### PROVIDED MATERIAL
-*-

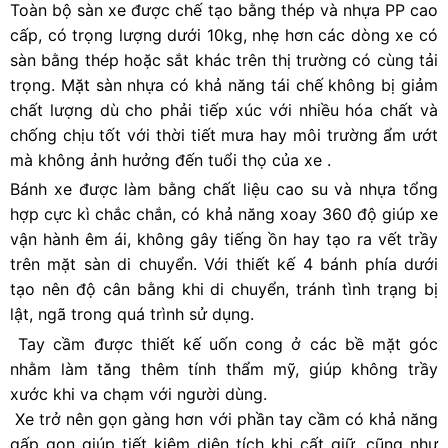
Toàn bộ sàn xe được chế tạo bằng thép và nhựa PP cao
cấp, có trọng lượng dưới 10kg, nhẹ hơn các dòng xe có
sàn bằng thép hoặc sắt khác trên thị trường có cùng tải
trọng. Mặt sàn nhựa có khả năng tái chế không bị giảm
chất lượng dù cho phải tiếp xúc với nhiều hóa chất và
chống chịu tốt với thời tiết mưa hay môi trường ẩm ướt
mà không ảnh hưởng đến tuổi thọ của xe .
Bánh xe được làm bằng chất liệu cao su và nhựa tổng
hợp cực kì chắc chắn, có khả năng xoay 360 độ giúp xe
vận hành êm ái, không gây tiếng ồn hay tạo ra vết trầy
trên mặt sàn di chuyển. Với thiết kế 4 bánh phía dưới
tạo nên độ cân bằng khi di chuyển, tránh tình trạng bị
lật, ngã trong quá trình sử dụng.
Tay cầm được thiết kế uốn cong ở các bề mặt góc
nhằm làm tăng thêm tính thẩm mỹ, giúp không trầy
xước khi va chạm với người dùng.
Xe trở nên gọn gàng hơn với phần tay cầm có khả năng
gấp gọn giúp tiết kiệm diện tích khi cất giữ, cũng như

-*-

### EXERCISE GOAL
I'd like the data above duplicated exactly, with no pictures included.

### SOLUTION TO THIS EXERCISE
Toàn bộ sàn xe được chế tạo bằng thép và nhựa PP cao
cấp, có trọng lượng dưới 10kg, nhẹ hơn các dòng xe có
sàn bằng thép hoặc sắt khác trên thị trường có cùng tải
trọng. Mặt sàn nhựa có khả năng tái chế không bị giảm
chất lượng dù cho phải tiếp xúc với nhiều hóa chất và
chống chịu tốt với thời tiết mưa hay môi trường ẩm ướt
mà không ảnh hưởng đến tuổi thọ của xe .
Bánh xe được làm bằng chất liệu cao su và nhựa tổng
hợp cực kì chắc chắn, có khả năng xoay 360 độ giúp xe
vận hành êm ái, không gây tiếng ồn hay tạo ra vết trầy
trên mặt sàn di chuyển. Với thiết kế 4 bánh phía dưới
tạo nên độ cân bằng khi di chuyển, tránh tình trạng bị
lật, ngã trong quá trình sử dụng.
Tay cầm được thiết kế uốn cong ở các bề mặt góc
nhằm làm tăng thêm tính thẩm mỹ, giúp không trầy
xước khi va chạm với người dùng.
Xe trở nên gọn gàng hơn với phần tay cầm có khả năng
gấp gọn giúp tiết kiệm diện tích khi cất giữ, cũng như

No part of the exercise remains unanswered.